In the context of Banach spaces, the Krein–Milman property and strong Krein–Milman property are equivalent. Hence, what keeps the interest of researchers in this field is the proving or disproving of the equivalence between the Krein–Milman property and the Radon–Nikodym property. As far as we know, this problem still remains open.

With respect to the Bishop–Phelps–Bollobás property, according to the literature, this property is hereditary to certain complemented subspaces. We have accomplished the hereditariness of the Bishop–Phelps property to closed complemented subspaces in Theorem 1. Now, the next step is to provide a converse result to Theorem 1, in other words, to recover the Bishop–Phelps property from two closed complemented subspaces enjoying it. We will discuss next that such a converse seems not to work.
::::::
WRITTEN EXERCISE 1:
Answer these about the passage on Banach spaces:
(a) Which two properties are equivalent in the context of Banach spaces?
(b) Which equivalence is still an open problem?
(c) To what kind of subspaces does Theorem 1 show the Bishop–Phelps property is hereditary?
WRITTEN EXERCISE 2: From the passage on Banach spaces, copy the text that starts at the words "With respect to" and ends after "not to work.", renaming "Theorem 1" to "Proposition 1" each time it appears.
::::::
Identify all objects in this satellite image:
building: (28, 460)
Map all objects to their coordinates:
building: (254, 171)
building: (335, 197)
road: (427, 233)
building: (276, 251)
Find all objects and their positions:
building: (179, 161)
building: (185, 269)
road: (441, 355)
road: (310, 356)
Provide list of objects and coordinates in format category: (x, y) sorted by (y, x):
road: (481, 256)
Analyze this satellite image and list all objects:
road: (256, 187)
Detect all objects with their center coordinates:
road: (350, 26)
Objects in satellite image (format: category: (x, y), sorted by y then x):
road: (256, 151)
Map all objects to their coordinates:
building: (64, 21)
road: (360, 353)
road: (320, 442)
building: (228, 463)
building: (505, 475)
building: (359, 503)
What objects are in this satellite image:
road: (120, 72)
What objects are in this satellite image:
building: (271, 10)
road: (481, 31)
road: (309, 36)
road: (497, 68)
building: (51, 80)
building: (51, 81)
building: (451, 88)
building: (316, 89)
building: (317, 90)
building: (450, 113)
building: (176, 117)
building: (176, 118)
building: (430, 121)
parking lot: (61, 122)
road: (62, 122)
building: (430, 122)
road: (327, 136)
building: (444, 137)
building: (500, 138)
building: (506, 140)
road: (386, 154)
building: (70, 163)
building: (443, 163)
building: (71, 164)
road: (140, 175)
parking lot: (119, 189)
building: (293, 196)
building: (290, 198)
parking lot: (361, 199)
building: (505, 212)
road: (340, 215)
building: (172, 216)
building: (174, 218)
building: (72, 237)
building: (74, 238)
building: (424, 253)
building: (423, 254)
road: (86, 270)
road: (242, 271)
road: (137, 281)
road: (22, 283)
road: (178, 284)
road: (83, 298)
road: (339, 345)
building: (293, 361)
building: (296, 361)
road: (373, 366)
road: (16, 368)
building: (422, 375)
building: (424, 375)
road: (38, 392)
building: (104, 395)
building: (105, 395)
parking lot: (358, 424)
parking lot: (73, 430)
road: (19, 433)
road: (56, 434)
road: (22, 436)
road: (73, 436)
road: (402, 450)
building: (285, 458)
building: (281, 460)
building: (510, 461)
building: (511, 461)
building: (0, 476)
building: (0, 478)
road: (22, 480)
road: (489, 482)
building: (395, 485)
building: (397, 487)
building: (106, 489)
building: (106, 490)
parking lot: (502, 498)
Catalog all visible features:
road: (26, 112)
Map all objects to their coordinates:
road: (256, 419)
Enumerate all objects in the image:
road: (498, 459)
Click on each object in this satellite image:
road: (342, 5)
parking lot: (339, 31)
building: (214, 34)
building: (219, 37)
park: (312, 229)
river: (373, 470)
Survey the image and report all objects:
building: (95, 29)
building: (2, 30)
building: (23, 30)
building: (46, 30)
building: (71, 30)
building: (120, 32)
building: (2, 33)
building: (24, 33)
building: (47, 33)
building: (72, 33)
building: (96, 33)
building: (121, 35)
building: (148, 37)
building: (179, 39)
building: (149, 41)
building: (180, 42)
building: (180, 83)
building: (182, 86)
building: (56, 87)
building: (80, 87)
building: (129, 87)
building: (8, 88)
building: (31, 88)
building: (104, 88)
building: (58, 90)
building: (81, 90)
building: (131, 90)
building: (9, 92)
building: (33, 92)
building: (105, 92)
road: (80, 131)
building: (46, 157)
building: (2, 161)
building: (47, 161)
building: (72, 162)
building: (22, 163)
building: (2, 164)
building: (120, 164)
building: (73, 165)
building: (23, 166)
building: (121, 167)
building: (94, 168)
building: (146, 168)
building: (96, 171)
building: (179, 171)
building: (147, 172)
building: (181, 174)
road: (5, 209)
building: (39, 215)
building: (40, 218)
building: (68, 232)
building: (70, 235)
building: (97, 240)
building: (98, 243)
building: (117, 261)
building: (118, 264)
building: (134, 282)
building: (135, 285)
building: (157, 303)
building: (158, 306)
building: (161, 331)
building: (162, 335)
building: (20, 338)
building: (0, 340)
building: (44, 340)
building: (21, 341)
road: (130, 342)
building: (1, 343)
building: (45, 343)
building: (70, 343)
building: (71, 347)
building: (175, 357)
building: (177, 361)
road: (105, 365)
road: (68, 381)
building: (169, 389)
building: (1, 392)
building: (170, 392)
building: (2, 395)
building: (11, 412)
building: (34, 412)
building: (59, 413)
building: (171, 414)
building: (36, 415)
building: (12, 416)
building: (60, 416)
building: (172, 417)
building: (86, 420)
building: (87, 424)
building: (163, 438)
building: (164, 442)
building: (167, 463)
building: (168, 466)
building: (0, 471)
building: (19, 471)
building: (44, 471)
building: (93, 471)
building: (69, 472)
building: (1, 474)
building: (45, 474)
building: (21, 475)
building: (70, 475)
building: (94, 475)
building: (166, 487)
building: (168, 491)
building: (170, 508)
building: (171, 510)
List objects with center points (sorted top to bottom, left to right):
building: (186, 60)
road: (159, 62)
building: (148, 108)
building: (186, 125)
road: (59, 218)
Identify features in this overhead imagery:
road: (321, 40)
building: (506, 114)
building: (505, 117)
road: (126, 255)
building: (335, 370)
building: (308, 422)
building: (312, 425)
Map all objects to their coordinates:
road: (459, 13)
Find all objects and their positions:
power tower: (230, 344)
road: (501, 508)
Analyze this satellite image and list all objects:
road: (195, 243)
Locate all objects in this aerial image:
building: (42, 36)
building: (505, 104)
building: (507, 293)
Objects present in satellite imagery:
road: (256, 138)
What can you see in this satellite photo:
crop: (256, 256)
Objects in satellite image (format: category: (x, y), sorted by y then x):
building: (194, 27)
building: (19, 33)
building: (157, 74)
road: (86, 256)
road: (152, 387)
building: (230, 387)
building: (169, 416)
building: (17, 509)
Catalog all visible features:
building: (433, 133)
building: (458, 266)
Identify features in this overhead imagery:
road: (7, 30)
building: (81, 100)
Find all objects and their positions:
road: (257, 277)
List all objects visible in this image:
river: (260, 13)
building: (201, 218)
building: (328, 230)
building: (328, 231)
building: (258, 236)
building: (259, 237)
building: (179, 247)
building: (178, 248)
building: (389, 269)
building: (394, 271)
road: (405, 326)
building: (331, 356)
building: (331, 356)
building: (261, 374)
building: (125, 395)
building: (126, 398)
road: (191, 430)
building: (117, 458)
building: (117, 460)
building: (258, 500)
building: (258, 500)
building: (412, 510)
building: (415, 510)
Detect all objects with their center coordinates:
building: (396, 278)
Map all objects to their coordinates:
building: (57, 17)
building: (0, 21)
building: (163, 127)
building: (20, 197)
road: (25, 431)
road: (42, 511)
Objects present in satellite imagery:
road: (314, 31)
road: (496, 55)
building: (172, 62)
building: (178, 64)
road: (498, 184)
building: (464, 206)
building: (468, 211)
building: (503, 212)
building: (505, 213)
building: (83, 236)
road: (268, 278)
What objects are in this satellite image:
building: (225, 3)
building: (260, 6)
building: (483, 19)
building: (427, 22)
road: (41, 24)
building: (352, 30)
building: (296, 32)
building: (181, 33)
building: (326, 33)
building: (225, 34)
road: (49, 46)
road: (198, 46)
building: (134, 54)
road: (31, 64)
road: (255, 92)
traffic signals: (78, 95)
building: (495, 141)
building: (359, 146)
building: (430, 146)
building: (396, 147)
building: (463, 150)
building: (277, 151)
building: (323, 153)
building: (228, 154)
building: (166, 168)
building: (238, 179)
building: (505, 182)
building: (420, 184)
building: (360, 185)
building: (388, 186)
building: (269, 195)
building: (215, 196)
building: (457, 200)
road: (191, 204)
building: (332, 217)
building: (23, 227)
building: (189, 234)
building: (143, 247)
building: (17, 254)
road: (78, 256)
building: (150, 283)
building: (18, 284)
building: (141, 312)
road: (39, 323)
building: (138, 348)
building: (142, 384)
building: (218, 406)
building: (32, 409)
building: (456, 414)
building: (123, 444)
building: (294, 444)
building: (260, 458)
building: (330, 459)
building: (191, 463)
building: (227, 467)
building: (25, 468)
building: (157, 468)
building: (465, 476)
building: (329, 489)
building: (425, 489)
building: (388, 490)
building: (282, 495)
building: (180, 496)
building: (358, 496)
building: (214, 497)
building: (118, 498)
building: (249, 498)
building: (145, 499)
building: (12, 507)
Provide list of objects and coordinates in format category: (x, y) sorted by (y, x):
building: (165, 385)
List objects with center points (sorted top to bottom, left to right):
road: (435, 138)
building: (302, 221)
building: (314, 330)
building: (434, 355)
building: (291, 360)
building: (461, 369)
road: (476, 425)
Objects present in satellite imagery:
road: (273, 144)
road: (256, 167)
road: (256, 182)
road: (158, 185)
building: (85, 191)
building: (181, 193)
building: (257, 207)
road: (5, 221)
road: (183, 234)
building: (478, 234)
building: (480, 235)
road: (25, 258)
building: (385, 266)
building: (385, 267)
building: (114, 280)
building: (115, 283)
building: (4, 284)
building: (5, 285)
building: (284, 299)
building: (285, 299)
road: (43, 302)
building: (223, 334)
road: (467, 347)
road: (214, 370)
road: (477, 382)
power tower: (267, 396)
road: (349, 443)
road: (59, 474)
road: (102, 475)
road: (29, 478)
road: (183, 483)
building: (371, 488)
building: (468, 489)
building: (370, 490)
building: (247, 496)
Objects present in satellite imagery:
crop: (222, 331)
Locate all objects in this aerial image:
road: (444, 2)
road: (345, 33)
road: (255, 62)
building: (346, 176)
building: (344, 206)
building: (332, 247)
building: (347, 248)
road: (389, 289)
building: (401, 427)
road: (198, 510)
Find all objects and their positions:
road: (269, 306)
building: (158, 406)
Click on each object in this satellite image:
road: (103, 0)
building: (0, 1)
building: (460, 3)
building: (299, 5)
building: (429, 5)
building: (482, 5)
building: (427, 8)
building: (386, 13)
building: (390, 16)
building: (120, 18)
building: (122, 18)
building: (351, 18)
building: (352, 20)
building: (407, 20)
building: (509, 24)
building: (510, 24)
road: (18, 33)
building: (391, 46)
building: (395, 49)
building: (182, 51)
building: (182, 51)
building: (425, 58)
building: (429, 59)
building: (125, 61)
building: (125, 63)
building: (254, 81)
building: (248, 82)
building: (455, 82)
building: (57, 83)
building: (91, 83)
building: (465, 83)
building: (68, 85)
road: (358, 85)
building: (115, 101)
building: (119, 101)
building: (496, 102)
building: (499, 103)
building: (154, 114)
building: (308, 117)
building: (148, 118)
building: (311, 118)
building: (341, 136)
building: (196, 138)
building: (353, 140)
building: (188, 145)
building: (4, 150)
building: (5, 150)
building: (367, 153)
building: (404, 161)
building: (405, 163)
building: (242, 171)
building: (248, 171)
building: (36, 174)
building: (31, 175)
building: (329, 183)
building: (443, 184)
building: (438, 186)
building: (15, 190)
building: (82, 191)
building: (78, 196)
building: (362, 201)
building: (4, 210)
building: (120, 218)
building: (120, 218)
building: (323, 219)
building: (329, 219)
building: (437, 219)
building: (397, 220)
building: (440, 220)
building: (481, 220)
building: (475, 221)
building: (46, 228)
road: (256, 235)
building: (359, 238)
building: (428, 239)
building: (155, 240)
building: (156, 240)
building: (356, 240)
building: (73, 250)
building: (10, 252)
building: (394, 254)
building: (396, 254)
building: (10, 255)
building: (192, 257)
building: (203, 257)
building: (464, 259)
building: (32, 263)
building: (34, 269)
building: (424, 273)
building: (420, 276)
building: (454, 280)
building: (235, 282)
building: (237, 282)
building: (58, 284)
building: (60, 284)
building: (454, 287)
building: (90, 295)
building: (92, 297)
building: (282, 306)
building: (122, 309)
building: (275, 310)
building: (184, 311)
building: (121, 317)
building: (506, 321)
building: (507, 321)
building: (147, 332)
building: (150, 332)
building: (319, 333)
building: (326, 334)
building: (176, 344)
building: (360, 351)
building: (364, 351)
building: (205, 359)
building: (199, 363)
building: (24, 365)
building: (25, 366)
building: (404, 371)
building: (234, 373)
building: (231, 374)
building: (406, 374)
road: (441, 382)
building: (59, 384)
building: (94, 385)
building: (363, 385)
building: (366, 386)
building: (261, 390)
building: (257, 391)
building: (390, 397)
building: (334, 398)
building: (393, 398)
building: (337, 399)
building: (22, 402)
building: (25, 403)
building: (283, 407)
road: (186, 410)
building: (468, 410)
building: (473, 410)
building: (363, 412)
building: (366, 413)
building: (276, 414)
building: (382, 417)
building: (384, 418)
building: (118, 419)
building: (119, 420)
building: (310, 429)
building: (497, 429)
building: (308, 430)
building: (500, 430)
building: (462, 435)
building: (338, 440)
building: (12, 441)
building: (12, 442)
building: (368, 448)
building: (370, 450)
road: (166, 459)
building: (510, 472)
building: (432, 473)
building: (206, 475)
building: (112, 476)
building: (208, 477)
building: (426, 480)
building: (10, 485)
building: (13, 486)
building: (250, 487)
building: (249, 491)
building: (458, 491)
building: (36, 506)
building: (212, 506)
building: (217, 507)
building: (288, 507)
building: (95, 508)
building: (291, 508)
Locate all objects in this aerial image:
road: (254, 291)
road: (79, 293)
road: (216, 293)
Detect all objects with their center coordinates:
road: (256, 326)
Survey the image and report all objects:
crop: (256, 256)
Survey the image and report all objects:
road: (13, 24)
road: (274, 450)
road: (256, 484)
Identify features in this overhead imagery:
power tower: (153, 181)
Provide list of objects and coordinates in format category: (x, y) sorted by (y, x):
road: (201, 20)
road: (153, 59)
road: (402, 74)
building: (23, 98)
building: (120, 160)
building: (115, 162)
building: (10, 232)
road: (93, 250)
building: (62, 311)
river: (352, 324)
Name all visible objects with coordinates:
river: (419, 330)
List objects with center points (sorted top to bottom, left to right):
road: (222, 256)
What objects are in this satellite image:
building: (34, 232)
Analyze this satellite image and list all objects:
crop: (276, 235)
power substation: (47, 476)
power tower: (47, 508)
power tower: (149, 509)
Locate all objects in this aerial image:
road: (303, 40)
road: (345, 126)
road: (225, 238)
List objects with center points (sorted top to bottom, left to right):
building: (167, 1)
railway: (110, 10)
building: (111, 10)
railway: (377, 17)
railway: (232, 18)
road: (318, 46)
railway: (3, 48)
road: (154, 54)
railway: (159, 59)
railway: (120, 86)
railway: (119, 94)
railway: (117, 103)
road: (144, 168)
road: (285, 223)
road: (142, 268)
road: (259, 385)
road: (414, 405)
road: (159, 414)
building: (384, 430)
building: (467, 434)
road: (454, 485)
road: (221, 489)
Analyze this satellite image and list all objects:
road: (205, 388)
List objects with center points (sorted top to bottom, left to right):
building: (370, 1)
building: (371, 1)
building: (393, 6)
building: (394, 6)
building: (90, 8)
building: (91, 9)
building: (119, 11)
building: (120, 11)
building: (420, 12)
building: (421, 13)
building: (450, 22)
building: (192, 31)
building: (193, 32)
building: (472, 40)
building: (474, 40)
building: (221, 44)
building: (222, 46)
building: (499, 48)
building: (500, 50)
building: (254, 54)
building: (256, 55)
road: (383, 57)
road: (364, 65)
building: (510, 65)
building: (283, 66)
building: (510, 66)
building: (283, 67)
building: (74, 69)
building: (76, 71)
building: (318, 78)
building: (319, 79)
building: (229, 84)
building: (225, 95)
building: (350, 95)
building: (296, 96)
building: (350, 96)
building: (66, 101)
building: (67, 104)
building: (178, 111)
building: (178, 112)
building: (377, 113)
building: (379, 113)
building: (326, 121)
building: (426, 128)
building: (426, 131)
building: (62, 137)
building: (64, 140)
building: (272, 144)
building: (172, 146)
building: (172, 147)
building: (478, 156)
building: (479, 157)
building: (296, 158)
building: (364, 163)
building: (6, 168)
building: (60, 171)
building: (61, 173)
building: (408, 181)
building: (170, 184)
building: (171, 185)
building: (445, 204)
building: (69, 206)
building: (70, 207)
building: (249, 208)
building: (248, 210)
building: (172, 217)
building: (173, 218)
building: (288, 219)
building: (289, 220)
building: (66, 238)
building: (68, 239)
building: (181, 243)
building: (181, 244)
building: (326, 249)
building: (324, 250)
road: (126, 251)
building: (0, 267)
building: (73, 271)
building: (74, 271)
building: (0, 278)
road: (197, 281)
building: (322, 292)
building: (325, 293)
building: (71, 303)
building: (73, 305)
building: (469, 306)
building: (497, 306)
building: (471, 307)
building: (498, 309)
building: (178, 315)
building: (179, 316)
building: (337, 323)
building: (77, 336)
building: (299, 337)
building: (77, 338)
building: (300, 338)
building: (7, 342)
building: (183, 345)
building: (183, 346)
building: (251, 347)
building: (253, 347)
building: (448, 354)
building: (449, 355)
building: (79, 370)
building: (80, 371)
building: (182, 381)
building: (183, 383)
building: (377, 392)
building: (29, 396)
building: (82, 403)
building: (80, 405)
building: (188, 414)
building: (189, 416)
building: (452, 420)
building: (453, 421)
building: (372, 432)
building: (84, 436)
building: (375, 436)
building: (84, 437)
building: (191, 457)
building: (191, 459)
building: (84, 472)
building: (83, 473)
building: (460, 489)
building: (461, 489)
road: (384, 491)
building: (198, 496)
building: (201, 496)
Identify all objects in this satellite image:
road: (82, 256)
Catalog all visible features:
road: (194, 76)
::::::
SOLUTION 1:
(a) The Krein–Milman property and the strong Krein–Milman property.
(b) The equivalence between the Krein–Milman property and the Radon–Nikodym property.
(c) Closed complemented subspaces.

SOLUTION 2:
With respect to the Bishop–Phelps–Bollobás property, according to the literature, this property is hereditary to certain complemented subspaces. We have accomplished the hereditariness of the Bishop–Phelps property to closed complemented subspaces in Proposition 1. Now, the next step is to provide a converse result to Proposition 1, in other words, to recover the Bishop–Phelps property from two closed complemented subspaces enjoying it. We will discuss next that such a converse seems not to work.